Eine mehrmonatige Vorbereitungszeit war vorausgegangen. Wie sollten wir den
Gottesdienst gestalten? Was ist möglich und wo sind unsere Grenzen in bezug
auf Toleranz und Machbarkeit? Welche Gebetstexte verwenden wir, sagen wir
sie im Original oder in einer deutschen Übersetzung, brauchen wir einen
Chasan oder gestalten wir den Gottesdienst alle gemeinsam? Welche Rolle
wollen und können Frauen übernehmen, was müssen wir – fast ausschließlich
Laien - lernen, wissen und erfahren, um überhaupt einen Gottesdienst
gestalten und leiten zu können?
In Berlin ist für mich etwas ganz
Grundsätzliches geschehen; hatte ich zuvor noch geglaubt, daß Ofek etwas
«Exotisches» sei und tue, stellte ich bald fest, daß wir Teil einer Bewegung
waren, die in Europa mancherorts bereits tiefe Wurzeln geschlagen hatte. Da
begegnete ich Dutzenden von Frauen und einigen Männern, die dasselbe suchten
wie ich, sich die selben Gedanken machten und die selbe Aufbauarbeit
leisteten. Ofek, die Einzelkämpferin, die Exotin, war mit einem Schlag Teil
eines Gefüges geworden. In Berlin erfuhr ich, daß und wie sich andere an das
Thema heranwagten, welche Erfahrungen sie gesammelt hatten und mit welchen
Problemen sie konfrontiert waren. Der Austausch stand für mich im Zentrum
der Konferenz. Er stärkte und bestärkte. Und er wirkt bis heute nach.
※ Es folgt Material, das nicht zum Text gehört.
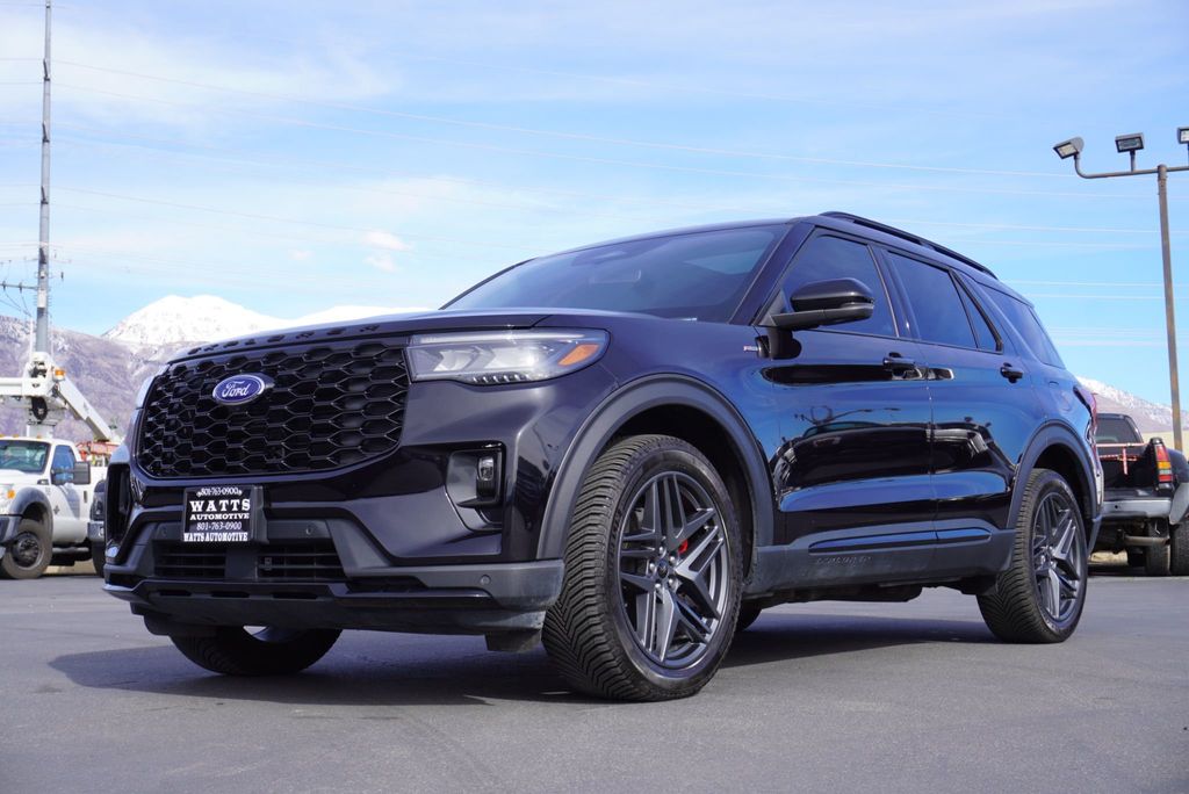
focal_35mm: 45
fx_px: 1487
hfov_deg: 43.6
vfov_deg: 29.9
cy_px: 397
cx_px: 594
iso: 100
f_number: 9
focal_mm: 30
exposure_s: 1/100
Ein bißchen exotisch ist Ofek aber
trotzdem. Denn im Gegensatz zu ähnlichen Gruppen in Deutschland, die vor
allem von Frauen initiiert werden, sind in Basel Frauen und Männer
gleichermaßen am Entstehen und an der Organisation von Ofek beteiligt. Auch
im Gegensatz zu Zürich; in der Israelitischen Cultusgemeinde (ICZ), der
größten jüdischen (Einheits-) Gemeinde der Schweiz, haben sich vor zwei
Jahren zehn Frauen zu einer Lerngruppe zusammengeschlossen. Heterogener
könnte diese Gruppe kaum sein; hier treffen sich orthodoxe und liberale
Frauen, die ganz unterschiedliches jüdisches Vorwissen mitbringen. Eines
aber verbindet sie: Sie alle wollen die Grundlagen des Judentums studieren
und diskutieren. Im Mittelpunkt steht die Auseinandersetzung mit der
Position der jüdischen Frau; sie begeben sich auf die Spuren von
Frauenfiguren im Tanach (Bibel), analysieren Gebete aus weiblicher Sicht,
tasten die Möglichkeiten ab, als Frauen den Gottesdienst aktiv
mitzugestalten und versuchen den Spielraum, den sie als praktizierende
Jüdinnen haben, zu erforschen und zu nutzen. Mit Erfolg: Eine der Frauen
beispielsweise sagte während der ganzen Trauerwoche Kaddisch für ihre
verstorbene Mutter. Und obwohl sich die zehn Frauen - sechs von ihnen sind
im Mai zur Bet-Debora-Konferenz nach Berlin gereist als private Lerngruppe
verstehen und eher zufällig alle derselben Gemeinde angehören, haben sie in
der ICZ inzwischen erste Impulse ausgelöst. Bald wurde nämlich deutlich, daß
sich viele Frauen in der Gemeinde eine aktivere Beteiligung beim
Praktizieren ihres Judentums wünschen und daß Handlungsbedarf besteht. Ein
erster Schritt wurde inzwischen gemacht: An Jom Kippur fand in der ICZ
dieses Jahr ein Mincha-Gebet statt, welches, im Rahmen der Halacha, von
Frauen mitgestaltet wurde. Der Raum war mit 150 Besucherinnen und Besuchern
bis auf den letzten Platz besetzt.
Weitere Informationen bei:
www.ofek.ch
oder info@ofek.ch
Valèrie Rhein, geboren 1965 in Basel,
studierte Germanistik und Geschichte, Lizentiatsarbeit zum Thema "Jiddische
Literatur für die jüdische Frau"; fünf Jahre lang Redakteurin bei der
"Jüdischen Rundschau" in Basel und beim "Israelitischen Wochenblatt" in
Zürich. Mitarbeit an der Publikation "Geschichten aus der Empore. Auf den
Spuren jüdischer Frauen in Basel" (Verein Frauenstadtrundgang Basel), zur
Zeit Mitarbeit an einem gesamtschweizerischen Jugend-Präventionsprojekt und
freischaffende Journalistin.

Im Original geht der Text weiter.